Among the most prominent pieces of legislation seeking to make Summer EBT permanent are The American Families Plan (Biden administration initiative), the Stop Child Hunger Act of 2021 (the most recent reintroduction of the 2015 bill), and the Hunger-Free Summer for Kids Act of 2021 (S.2005). The latter may have the most political viability because it has bipartisan co-sponsorship, including Senate Minority Leader Mitch McConnell’s support. However, the bill’s details limit its potential outcomes. In S.2005, eligibility for Summer EBT would be limited to children living “in a rural area, as determined by the Secretary; or outside an area in which poor economic conditions exist.” Not only does the bill exclude swaths of food insecure children who live in urban areas, but it also limits benefits to $30 per child per month. The 2011-2013 USDA studies demonstrated that a $30 benefit results in inadequate nutritional outcomes for food insecure children. Despite its potential, Summer EBT is a dubious avenue for ending child summertime hunger and food insecurity.

Scholars and activists alike have noted that summertime childhood hunger, and food insecurity more broadly, are caused by poverty. Thus, financial security policies are promising for addressing hunger indirectly. There is growing support for basic income guarantee (BIG) policies to address childhood hunger. Studies found that BIG policies lead to improvements in health and significantly lower rates of hunger.

Another more targeted financial security policy that has the potential to address childhood food insecurity during summer months is the Child Tax Credit (CTC). CTC is a partially refundable tax credit to parents that grants up to $2,000 per child. Up to $1,400 of it is “refundable”, meaning the parent can receive a cash check for that amount. The American Rescue Plan Act of 2021 temporarily expanded eligibility, made CTC fully refundable, and increased the credit to $3,600 per young child (0-5 years old) and to $3,000 per older child (6-17 years old) through the end of 2021. This augmentation of CTC is projected to reduce child poverty by over 40 percent. The Internal Revenue Service began issuing checks to about 35 million eligible families on July 15, 2021. In the following month, Census Bureau surveys conducted before and after the CTC payments revealed a 24% drop in households that said they “sometimes or often did not have enough to eat in the past week”. The Census Bureau reported that 47 percent of people spent their CTC payments on food.
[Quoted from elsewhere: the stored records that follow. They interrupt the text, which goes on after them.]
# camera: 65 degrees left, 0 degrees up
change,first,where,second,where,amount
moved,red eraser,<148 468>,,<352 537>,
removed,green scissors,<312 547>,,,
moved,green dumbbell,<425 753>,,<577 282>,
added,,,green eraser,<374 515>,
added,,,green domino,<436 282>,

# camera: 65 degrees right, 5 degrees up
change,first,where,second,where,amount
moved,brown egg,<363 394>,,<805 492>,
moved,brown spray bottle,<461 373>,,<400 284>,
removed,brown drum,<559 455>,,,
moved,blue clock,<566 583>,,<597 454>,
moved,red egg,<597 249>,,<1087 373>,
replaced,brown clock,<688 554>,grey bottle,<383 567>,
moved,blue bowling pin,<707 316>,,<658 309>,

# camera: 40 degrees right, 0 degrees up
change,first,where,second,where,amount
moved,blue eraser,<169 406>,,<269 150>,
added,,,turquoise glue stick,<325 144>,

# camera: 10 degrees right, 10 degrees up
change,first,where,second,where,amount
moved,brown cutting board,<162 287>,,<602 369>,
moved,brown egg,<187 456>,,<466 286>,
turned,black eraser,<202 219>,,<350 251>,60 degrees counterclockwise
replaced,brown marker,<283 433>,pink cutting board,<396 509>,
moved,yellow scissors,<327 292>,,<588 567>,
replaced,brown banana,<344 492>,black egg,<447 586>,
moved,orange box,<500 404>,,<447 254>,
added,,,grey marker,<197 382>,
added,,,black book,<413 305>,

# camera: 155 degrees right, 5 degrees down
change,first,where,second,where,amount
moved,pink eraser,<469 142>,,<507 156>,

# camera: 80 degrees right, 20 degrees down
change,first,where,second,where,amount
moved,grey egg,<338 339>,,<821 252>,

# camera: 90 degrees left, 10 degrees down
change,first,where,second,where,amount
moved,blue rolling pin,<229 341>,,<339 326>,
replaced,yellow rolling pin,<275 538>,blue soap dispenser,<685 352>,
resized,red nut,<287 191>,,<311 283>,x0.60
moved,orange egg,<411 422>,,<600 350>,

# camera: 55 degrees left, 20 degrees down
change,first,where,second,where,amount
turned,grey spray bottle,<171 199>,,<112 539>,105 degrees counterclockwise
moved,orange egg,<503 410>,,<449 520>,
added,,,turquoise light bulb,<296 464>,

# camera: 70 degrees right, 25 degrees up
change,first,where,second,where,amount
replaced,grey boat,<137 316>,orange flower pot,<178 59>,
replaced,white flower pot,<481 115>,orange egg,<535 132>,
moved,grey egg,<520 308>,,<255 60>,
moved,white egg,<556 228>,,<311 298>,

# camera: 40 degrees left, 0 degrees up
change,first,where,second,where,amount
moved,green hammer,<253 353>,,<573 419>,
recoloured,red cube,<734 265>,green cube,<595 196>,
The evidence of pandemic-era legislation causing a rapid decline in food insecurity demonstrates the great potential that straightforward financial security policies can have on addressing hunger and malnutrition. The political viability of financial security policies like CTC and BIG is a separate question from their effectiveness. Yet, such direct cash assistance programs show that addressing poverty generally is a more apt approach to addressing the specific issue of childhood summertime hunger than more targeted policies like Summer EBT.